Idealistic upcycling

I’ve been picking up bottles from the streets in town for a number of years, recycling and upcycling them, and I like the double benefit of removing litter and making something nice to show from it. When I’m out walking in the Lake District fells, occasionally I come across litter around the paths, which gets picked up, but also at odd times I find discarded beer bottles which I find particularly annoying, as it’s disrespectful and selfish, not to mention a long term environmental hazard to wildlife and walkers alike.

Discarded bottle

Discarded bottle

One such example is this discarded Stella bottle, which I spotted embedded in a riverbank near Troutbeck Bridge. I recovered it, and thought about making something to compliment the area it was recovered from. I cleaned and separated the bottle bottom using the processes I’ve outline several times on this blog before. I selected a green on white baroque glass, as the green flows and white wisps are reminiscent of the lake district fells and rolling clouds. I also had a deep green water glass that complimented the bottle centre, so went with this for the 10mm border, and finished with a black polished patina.

Troutbeck suncatcher

Troutbeck suncatcher

 I’m pleased with this one, in particular because it’s something nice made out of what is ultimately a selfish and inconsiderate act of littering one of the most beautiful areas in the world.

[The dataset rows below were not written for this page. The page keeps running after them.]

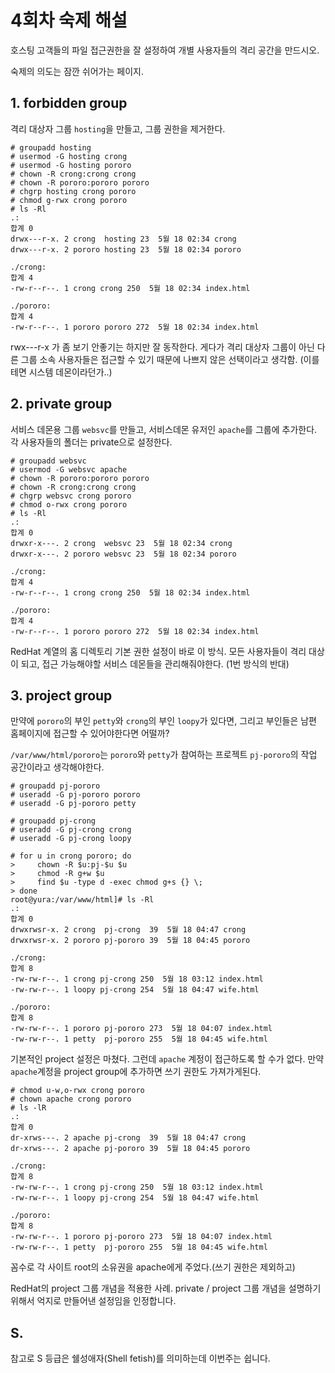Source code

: # 4회차 숙제 해설

호스팅 고객들의 파일 접근권한을 잘 설정하여 개별 사용자들의 격리 공간을 만드시오.

숙제의 의도는 잠깐 쉬어가는 페이지.

## 1. forbidden group

격리 대상자 그룹 `hosting`을 만들고, 그룹 권한을 제거한다.

    # groupadd hosting
    # usermod -G hosting crong
    # usermod -G hosting pororo
    # chown -R crong:crong crong
    # chown -R pororo:pororo pororo
    # chgrp hosting crong pororo
    # chmod g-rwx crong pororo
    # ls -Rl
    .:
    합계 0
    drwx---r-x. 2 crong  hosting 23  5월 18 02:34 crong
    drwx---r-x. 2 pororo hosting 23  5월 18 02:34 pororo
    
    ./crong:
    합계 4
    -rw-r--r--. 1 crong crong 250  5월 18 02:34 index.html
    
    ./pororo:
    합계 4
    -rw-r--r--. 1 pororo pororo 272  5월 18 02:34 index.html

rwx---r-x 가 좀 보기 안좋기는 하지만 잘 동작한다. 게다가 격리 대상자 그룹이 아닌 다른 그룹 소속 사용자들은
접근할 수 있기 때문에 나쁘지 않은 선택이라고 생각함. (이를테면 시스템 데몬이라던가..)

## 2. private group

서비스 데몬용 그룹 `websvc`를 만들고, 서비스데몬 유저인 `apache`를 그룹에 추가한다.
각 사용자들의 폴더는 private으로 설정한다. 

    # groupadd websvc
    # usermod -G websvc apache
    # chown -R pororo:pororo pororo
    # chown -R crong:crong crong
    # chgrp websvc crong pororo
    # chmod o-rwx crong pororo
    # ls -Rl
    .:
    합계 0
    drwxr-x---. 2 crong  websvc 23  5월 18 02:34 crong
    drwxr-x---. 2 pororo websvc 23  5월 18 02:34 pororo
    
    ./crong:
    합계 4
    -rw-r--r--. 1 crong crong 250  5월 18 02:34 index.html
    
    ./pororo:
    합계 4
    -rw-r--r--. 1 pororo pororo 272  5월 18 02:34 index.html

RedHat 계열의 홈 디렉토리 기본 권한 설정이 바로 이 방식. 모든 사용자들이 격리 대상이 되고, 접근 가능해야할 서비스 데몬들을 관리해줘야한다. (1번 방식의 반대)

## 3. project group

만약에 `pororo`의 부인 `petty`와 `crong`의 부인 `loopy`가 있다면, 그리고 부인들은 남편 홈페이지에 접근할 수 있어야한다면 어떨까?

`/var/www/html/pororo`는 `pororo`와 `petty`가 참여하는 프로젝트 `pj-pororo`의 작업 공간이라고 생각해야한다.

    # groupadd pj-pororo
    # useradd -G pj-pororo pororo
    # useradd -G pj-pororo petty

    # groupadd pj-crong
    # useradd -G pj-crong crong
    # useradd -G pj-crong loopy

    # for u in crong pororo; do
    >     chown -R $u:pj-$u $u
    >     chmod -R g+w $u
    >     find $u -type d -exec chmod g+s {} \;
    > done
    root@yura:/var/www/html]# ls -Rl
    .:
    합계 0
    drwxrwsr-x. 2 crong  pj-crong  39  5월 18 04:47 crong
    drwxrwsr-x. 2 pororo pj-pororo 39  5월 18 04:45 pororo
    
    ./crong:
    합계 8
    -rw-rw-r--. 1 crong pj-crong 250  5월 18 03:12 index.html
    -rw-rw-r--. 1 loopy pj-crong 254  5월 18 04:47 wife.html
    
    ./pororo:
    합계 8
    -rw-rw-r--. 1 pororo pj-pororo 273  5월 18 04:07 index.html
    -rw-rw-r--. 1 petty  pj-pororo 255  5월 18 04:45 wife.html

기본적인 project 설정은 마쳤다. 그런데 `apache` 계정이 접근하도록 할 수가 없다.
만약 `apache`계정을 project group에 추가하면 쓰기 권한도 가져가게된다.

    # chmod u-w,o-rwx crong pororo
    # chown apache crong pororo
    # ls -lR
    .:
    합계 0
    dr-xrws---. 2 apache pj-crong  39  5월 18 04:47 crong
    dr-xrws---. 2 apache pj-pororo 39  5월 18 04:45 pororo
    
    ./crong:
    합계 8
    -rw-rw-r--. 1 crong pj-crong 250  5월 18 03:12 index.html
    -rw-rw-r--. 1 loopy pj-crong 254  5월 18 04:47 wife.html
    
    ./pororo:
    합계 8
    -rw-rw-r--. 1 pororo pj-pororo 273  5월 18 04:07 index.html
    -rw-rw-r--. 1 petty  pj-pororo 255  5월 18 04:45 wife.html

꼼수로 각 사이트 root의 소유권을 apache에게 주었다.(쓰기 권한은 제외하고)

RedHat의 project 그룹 개념을 적용한 사례. private / project 그룹 개념을 설명하기 위해서 억지로 만들어낸 설정임을 인정합니다.

## S.

참고로 S 등급은 쉘성애자(Shell fetish)를 의미하는데 이번주는 쉽니다.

I’m hoping to make more specifically from bottles I might come across in my fell walking, maybe making a little series of sun-catchers that come from salvaged Lake District litter, hopefully I might even be able to raise some funds in lieu from them for a Lake District charity like ‘Fix The Fells’. That would really be the ultimate full-circle upcycling to me.

Tea-light mounts

Just a short post showing a couple of tea-light bottle parts I’ve started from street salvaged bottles. The tea-light holder is to the right is the bottom of a Becks green beer bottle. Nothing too remarkable or different to various tea light holders you can buy cheaply from the shops, but just made for the sake of making something from a discarded bottle that was scuffed and tatty. I’m tempted to try and mix this in to a copper-foil project somehow – maybe a floating lilypad look or something. I need to find more time to practise that craft also.

Tealight partsFrom a salvaged mini-wine bottle I picked up from the waste ground on a demolished factory , I top and tailed the green bottle to try and make a cylinder like I did with the full size wine bottles. It cut well, is thick enough not to cause any weakness worries, and fits over a tea-light snugly. I’m intending routing a circular groove into a nice piece of wood when I find one, and making a miniature hurricane of some description , be it free-standing or forming a  table centre. No doubt I’ll post a photo when I get something done. These are just clearing some of the sitting stockpile of bottles I’ve built up. It’s attracting a snail or two in the yard!

Update:   today I found the little log section, and routered a circular channel out of it at a comfortable size for the cylinder.  Log cylinder tealightThe bottle cylinder was slightly off-round, and fairly thin at the two seam points, so I made this the bottom to put the best edge to the top. The 4mm Dremel router bit was more than wide enough to give a holding circle groove that coped with the slightly off-circle shape. The groove was dyed with an english oak colour, and left to dry. The inner circle is a perfect size for a tea-light, and the open top let’s it burn freely without any need for any holes to create an air draw.